_Page extract_.
■ ■ ■ ■

More than half of the students (21 out of 38 students) achieved higher marks for critical thinking in their assessed seminars than their essays. The increases ranged from 10% to 40% for over a third (n=13) of the whole sample. These are too large and too many to be attributable entirely to non CfP-related factors. Most of the major upward shifts in CT marks, from essay to seminar, occurred amongst local black and local ethnic minority students.

Fig 5

Fig 5 - Differences in % marks for critical thinking between ethnic groups for essay and for CfP seminar discussions

A Mann-Whitney test was applied to compare between the white students and all other students - as a single BME category that included international students. This replicated the categorisation used by the National Union of Students in its 2009 study of the national (18%) attainment gap. Significant differences were found (p˂ 0.001) for the BME means for the essay compared to the white students, but for CT in the seminars, there was no significant difference between the BME students and the white students (p=0.195).   Again, these findings for higher cognitive processing by participants under CfP conditions did not confirm the NUS's (2009) research findings on the national attainment gap.

On the other hand, this was a small sample; these results may not be replicated in other samples and so they are offered cautiously, pending further research.

Effects of the CfP on social and learning experiences

Mid module and post assessment student follow up interviews/focus groups corroborated the literature on why and how, if people feel safer/make each other feel safer in groups, they think faster, more integratively, more creatively (Cozolino, 2013; P. Gilbert, 2005, 2007; Bates, 2005). It appears these students' cognitive resources were not being drained into routine, social self-defence which derails cognitive function.

Overall, students became adept at interrupting excluding eye contact, including where this involved an individual over talker. In observations also it was found that monopolisers' responses to such interruptions appeared to be self-conscious, but also immediate, corrective and good humoured and that this was received with good humour and signals of approval by fellow students.

Some students modified the suggested CfP strategies originally offered, making the CfP an emergent practice that was conducted amongst and between students. It was seen on the fly as discussions unfolded, and with some flexibility, but there was consistent adherence to the core principle, as far as could be identified, of noticing or anticipating seminar-related disadvantage to others and attempting to remove or reduce it.

Cycle 1:  Conducted amongst mainly white local students (n = 97)

■ ■ ■ ■

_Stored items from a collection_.

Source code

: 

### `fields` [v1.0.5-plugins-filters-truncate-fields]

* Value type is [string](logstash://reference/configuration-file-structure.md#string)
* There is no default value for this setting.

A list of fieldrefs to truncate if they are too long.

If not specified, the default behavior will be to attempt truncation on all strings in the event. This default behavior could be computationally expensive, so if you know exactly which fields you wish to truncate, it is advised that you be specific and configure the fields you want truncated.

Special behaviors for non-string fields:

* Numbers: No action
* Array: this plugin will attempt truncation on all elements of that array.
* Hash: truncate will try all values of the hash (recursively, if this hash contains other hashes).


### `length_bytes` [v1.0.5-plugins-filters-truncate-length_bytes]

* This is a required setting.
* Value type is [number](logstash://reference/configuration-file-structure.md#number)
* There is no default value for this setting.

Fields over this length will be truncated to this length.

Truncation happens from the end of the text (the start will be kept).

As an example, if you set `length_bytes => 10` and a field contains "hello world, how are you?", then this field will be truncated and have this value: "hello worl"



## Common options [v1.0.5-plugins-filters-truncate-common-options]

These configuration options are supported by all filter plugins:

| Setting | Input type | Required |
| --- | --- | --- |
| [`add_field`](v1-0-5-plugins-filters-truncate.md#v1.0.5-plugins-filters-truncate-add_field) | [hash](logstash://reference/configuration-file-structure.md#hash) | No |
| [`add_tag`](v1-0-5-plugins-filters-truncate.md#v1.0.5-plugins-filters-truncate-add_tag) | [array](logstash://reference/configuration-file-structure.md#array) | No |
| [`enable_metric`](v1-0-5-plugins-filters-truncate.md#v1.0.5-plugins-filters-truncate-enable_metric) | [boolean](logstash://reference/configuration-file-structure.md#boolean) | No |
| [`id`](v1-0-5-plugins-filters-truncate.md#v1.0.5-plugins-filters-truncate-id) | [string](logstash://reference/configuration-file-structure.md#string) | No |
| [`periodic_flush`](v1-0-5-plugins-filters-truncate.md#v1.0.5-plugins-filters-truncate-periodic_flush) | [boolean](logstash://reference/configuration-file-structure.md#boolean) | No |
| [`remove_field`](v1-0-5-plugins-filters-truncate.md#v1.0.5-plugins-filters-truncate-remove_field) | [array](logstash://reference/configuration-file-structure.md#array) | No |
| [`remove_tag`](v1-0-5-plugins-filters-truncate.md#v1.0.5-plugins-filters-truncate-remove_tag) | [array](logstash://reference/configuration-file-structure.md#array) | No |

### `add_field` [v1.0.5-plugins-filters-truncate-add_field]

■ ■ ■ ■

_What is required_. Say whether each statement agrees with the critical-thinking study text, answering yes or no and quoting the deciding words of the text. (a) More than half of the students scored higher for critical thinking in seminars than in essays. (b) The Mann-Whitney test found a significant difference between BME and white students for critical thinking in the seminars. (c) Students used the suggested CfP strategies without changing them.

_Task response_.
(a) Yes: "More than half of the students (21 out of 38 students) achieved higher marks for critical thinking in their assessed seminars than their essays."
(b) No: "for CT in the seminars, there was no significant difference between the BME students and the white students (p=0.195)."
(c) No: "Some students modified the suggested CfP strategies originally offered"